Reproduce the data exactly and drop any pictures it holds.
====== RECORD SET ======
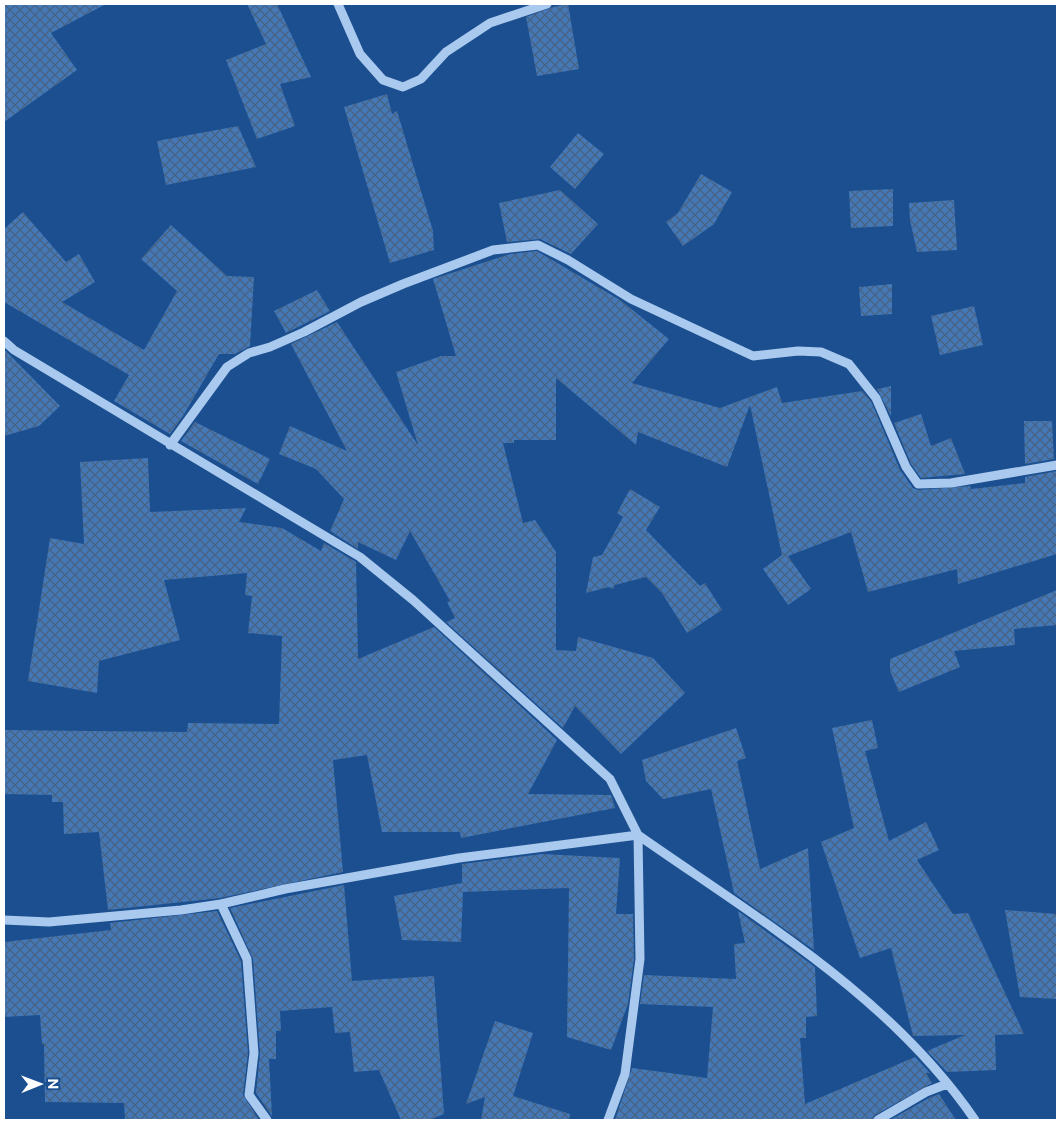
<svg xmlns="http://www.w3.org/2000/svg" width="1061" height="1124" viewBox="0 0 1061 1124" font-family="'Public Sans',sans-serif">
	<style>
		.building { fill: url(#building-cross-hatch) }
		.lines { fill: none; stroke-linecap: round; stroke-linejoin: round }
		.minor { stroke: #a9c9ee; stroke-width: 9 }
	</style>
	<defs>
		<pattern id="building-cross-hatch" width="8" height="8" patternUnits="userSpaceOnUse" patternTransform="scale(1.25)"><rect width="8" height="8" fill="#4478b7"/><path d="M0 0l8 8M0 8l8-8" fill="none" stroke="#486282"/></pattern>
	</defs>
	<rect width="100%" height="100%" fill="#1b4f8f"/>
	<!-- building -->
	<path class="building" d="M4 4H106L51 33 77 70 4 122Z
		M247 4H277L311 77 280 84 295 126 257 139 226 60 266 44Z
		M568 4 579 69 537 76 526 17 553 7Z
		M387 94 392 114 397 111 433 231 434 250 390 263 344 107Z
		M238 126 256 167 166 185 157 141Z
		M578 133 604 154 575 189 550 167Z
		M701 174 732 192 714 224 683 246 666 222 678 213Z
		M893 189V226L851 228 849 191Z
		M560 190 598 224 571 254 540 239 507 242 499 203Z
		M954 200 957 250 917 252 910 220 909 203Z
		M23 212 66 262 79 254 95 282 62 302 144 350 177 291 141 259 171 225 227 276 254 277 250 346 235 354H219L183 416 170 434 114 401 129 375 4 302V229Z
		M537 251 620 300 669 339 632 383 720 408 777 387 782 403 862 391 871 401 900 470 913 488 918 490 970 486 971 489 1025 483V477L1057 471V554L958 584 957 569 868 592 851 532 788 556 811 589 788 605 763 569 782 555 750 405 727 467 638 432 636 445 556 378V440H514V443H503L523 523 535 520 556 552V650L576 651 578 637 653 658 685 693 621 754 575 706 563 728 446 622 455 618 447 602 450 601 410 531 396 560 358 542V549L330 531 344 499 316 469 279 454 290 426 347 451 291 344 337 322 418 445 396 372 441 356H456L433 279 510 254Z
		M892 284V314L861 316 859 287Z
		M317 290 330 311 286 333 274 311Z
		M974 306 983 345 940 355 931 316Z
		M4 349 60 406 39 426 4 436Z
		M891 386V416L877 389Z
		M921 414 931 446 951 438 965 474 921 478 911 464 894 423Z
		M1024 421H1052L1054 459 1025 464Z
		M195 422 270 459 258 484 181 441Z
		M148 458 150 512 246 508 239 522 282 528 321 551 324 543 356 562 358 659 434 627 557 740 528 794 611 795 615 808 461 838 460 832H382L367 755 333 760 343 872 220 898 108 910 99 832 64 834 63 802H52V795L4 794V730L187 732 188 723 279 724 282 636 248 633 252 596 245 595 247 573 164 580 180 640 99 661 97 693 28 681 50 538 84 544 80 462Z
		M630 489 660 507 646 530 700 586 705 583 722 610 687 633 662 593 646 577 615 585 613 589 609 587 586 593 593 557 602 555 623 517 617 513Z
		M1057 590V625L1014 629 1015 645 954 651 960 667 899 692 890 671V659Z
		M872 720 878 748 865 751 889 841 926 822 939 850 917 860 953 914 968 913 1024 1034 995 1035 996 1070 947 1072 927 1051 965 1035 913 1036 891 948 860 958 821 842 854 828 832 728Z
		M736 728 746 758 737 761 760 869 808 848 814 950 734 893 711 789 663 799 646 781 642 760Z
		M542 854 620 858 616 914H633L634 959 628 1004 611 1050 567 1037 569 888 463 892 461 942 402 940 394 896 462 883V864Z
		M344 885 352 981 434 976 444 1114 429 1120H401L379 1070 354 1072 350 1032 335 1033 332 1007 280 1011 281 1031H276V1059H269L272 1116 256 1093 260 1053 253 959 230 908Z
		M1005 910 1057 914V999L1020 997Z
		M217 911 241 961 248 1053 243 1095 259 1120H125L124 1103 45 1102 44 1044H42L40 1015 4 1017V942L111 930 110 923Z
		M738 911 815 967 817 1016 806 1017V1038H800L805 1104 915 1057 930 1073H926L932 1083 875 1115 872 1120H615L632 1068 707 1078 713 1007 640 1004 644 975 736 979 734 944 745 943Z
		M495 1021 533 1033 513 1096 570 1114 569 1120H481L485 1097 466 1104Z
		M939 1094 956 1120H890L929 1098Z"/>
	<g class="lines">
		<!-- minor -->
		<path class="minor" d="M338 4 360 54 383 80 403 87 421 79 446 52 490 23 547 4
			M4 341 14 350 360 557 413 600 610 779 638 835 640 959 625 1074 608 1120
			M170 445 227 367 249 353 270 347 304 332 361 302 403 284 493 250 538 245 568 260 631 299 753 356 798 351 821 352 849 364 876 398 906 467 918 484 951 483 1057 465
			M221 904 247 959 254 1053 249 1095 267 1120
			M4 920 49 922 181 910 221 904 285 889 459 858 638 835C758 919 891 997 975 1120
			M878 1120 926 1092 947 1084"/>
	</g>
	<!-- border -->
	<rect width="1061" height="1124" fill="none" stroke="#ffffff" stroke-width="10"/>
	<!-- north arrow -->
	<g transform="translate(40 1084) rotate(89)" stroke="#1b4f8f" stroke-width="4" paint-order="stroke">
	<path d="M0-4L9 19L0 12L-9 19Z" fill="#ffffff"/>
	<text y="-8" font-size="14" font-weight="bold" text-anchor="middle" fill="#ffffff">N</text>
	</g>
</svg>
======
### PROBLEM SOLUTION
<svg xmlns="http://www.w3.org/2000/svg" width="1061" height="1124" viewBox="0 0 1061 1124" font-family="'Public Sans',sans-serif">
	<style>
		.building { fill: url(#building-cross-hatch) }
		.lines { fill: none; stroke-linecap: round; stroke-linejoin: round }
		.minor { stroke: #a9c9ee; stroke-width: 9 }
	</style>
	<defs>
		<pattern id="building-cross-hatch" width="8" height="8" patternUnits="userSpaceOnUse" patternTransform="scale(1.25)"><rect width="8" height="8" fill="#4478b7"/><path d="M0 0l8 8M0 8l8-8" fill="none" stroke="#486282"/></pattern>
	</defs>
	<rect width="100%" height="100%" fill="#1b4f8f"/>
	<!-- building -->
	<path class="building" d="M4 4H106L51 33 77 70 4 122Z
		M247 4H277L311 77 280 84 295 126 257 139 226 60 266 44Z
		M568 4 579 69 537 76 526 17 553 7Z
		M387 94 392 114 397 111 433 231 434 250 390 263 344 107Z
		M238 126 256 167 166 185 157 141Z
		M578 133 604 154 575 189 550 167Z
		M701 174 732 192 714 224 683 246 666 222 678 213Z
		M893 189V226L851 228 849 191Z
		M560 190 598 224 571 254 540 239 507 242 499 203Z
		M954 200 957 250 917 252 910 220 909 203Z
		M23 212 66 262 79 254 95 282 62 302 144 350 177 291 141 259 171 225 227 276 254 277 250 346 235 354H219L183 416 170 434 114 401 129 375 4 302V229Z
		M537 251 620 300 669 339 632 383 720 408 777 387 782 403 862 391 871 401 900 470 913 488 918 490 970 486 971 489 1025 483V477L1057 471V554L958 584 957 569 868 592 851 532 788 556 811 589 788 605 763 569 782 555 750 405 727 467 638 432 636 445 556 378V440H514V443H503L523 523 535 520 556 552V650L576 651 578 637 653 658 685 693 621 754 575 706 563 728 446 622 455 618 447 602 450 601 410 531 396 560 358 542V549L330 531 344 499 316 469 279 454 290 426 347 451 291 344 337 322 418 445 396 372 441 356H456L433 279 510 254Z
		M892 284V314L861 316 859 287Z
		M317 290 330 311 286 333 274 311Z
		M974 306 983 345 940 355 931 316Z
		M4 349 60 406 39 426 4 436Z
		M891 386V416L877 389Z
		M921 414 931 446 951 438 965 474 921 478 911 464 894 423Z
		M1024 421H1052L1054 459 1025 464Z
		M195 422 270 459 258 484 181 441Z
		M148 458 150 512 246 508 239 522 282 528 321 551 324 543 356 562 358 659 434 627 557 740 528 794 611 795 615 808 461 838 460 832H382L367 755 333 760 343 872 220 898 108 910 99 832 64 834 63 802H52V795L4 794V730L187 732 188 723 279 724 282 636 248 633 252 596 245 595 247 573 164 580 180 640 99 661 97 693 28 681 50 538 84 544 80 462Z
		M630 489 660 507 646 530 700 586 705 583 722 610 687 633 662 593 646 577 615 585 613 589 609 587 586 593 593 557 602 555 623 517 617 513Z
		M1057 590V625L1014 629 1015 645 954 651 960 667 899 692 890 671V659Z
		M872 720 878 748 865 751 889 841 926 822 939 850 917 860 953 914 968 913 1024 1034 995 1035 996 1070 947 1072 927 1051 965 1035 913 1036 891 948 860 958 821 842 854 828 832 728Z
		M736 728 746 758 737 761 760 869 808 848 814 950 734 893 711 789 663 799 646 781 642 760Z
		M542 854 620 858 616 914H633L634 959 628 1004 611 1050 567 1037 569 888 463 892 461 942 402 940 394 896 462 883V864Z
		M344 885 352 981 434 976 444 1114 429 1120H401L379 1070 354 1072 350 1032 335 1033 332 1007 280 1011 281 1031H276V1059H269L272 1116 256 1093 260 1053 253 959 230 908Z
		M1005 910 1057 914V999L1020 997Z
		M217 911 241 961 248 1053 243 1095 259 1120H125L124 1103 45 1102 44 1044H42L40 1015 4 1017V942L111 930 110 923Z
		M738 911 815 967 817 1016 806 1017V1038H800L805 1104 915 1057 930 1073H926L932 1083 875 1115 872 1120H615L632 1068 707 1078 713 1007 640 1004 644 975 736 979 734 944 745 943Z
		M495 1021 533 1033 513 1096 570 1114 569 1120H481L485 1097 466 1104Z
		M939 1094 956 1120H890L929 1098Z"/>
	<g class="lines">
		<!-- minor -->
		<path class="minor" d="M338 4 360 54 383 80 403 87 421 79 446 52 490 23 547 4
			M4 341 14 350 360 557 413 600 610 779 638 835 640 959 625 1074 608 1120
			M170 445 227 367 249 353 270 347 304 332 361 302 403 284 493 250 538 245 568 260 631 299 753 356 798 351 821 352 849 364 876 398 906 467 918 484 951 483 1057 465
			M221 904 247 959 254 1053 249 1095 267 1120
			M4 920 49 922 181 910 221 904 285 889 459 858 638 835C758 919 891 997 975 1120
			M878 1120 926 1092 947 1084"/>
	</g>
	<!-- border -->
	<rect width="1061" height="1124" fill="none" stroke="#ffffff" stroke-width="10"/>
	<!-- north arrow -->
	<g transform="translate(40 1084) rotate(89)" stroke="#1b4f8f" stroke-width="4" paint-order="stroke">
	<path d="M0-4L9 19L0 12L-9 19Z" fill="#ffffff"/>
	<text y="-8" font-size="14" font-weight="bold" text-anchor="middle" fill="#ffffff">N</text>
	</g>
</svg>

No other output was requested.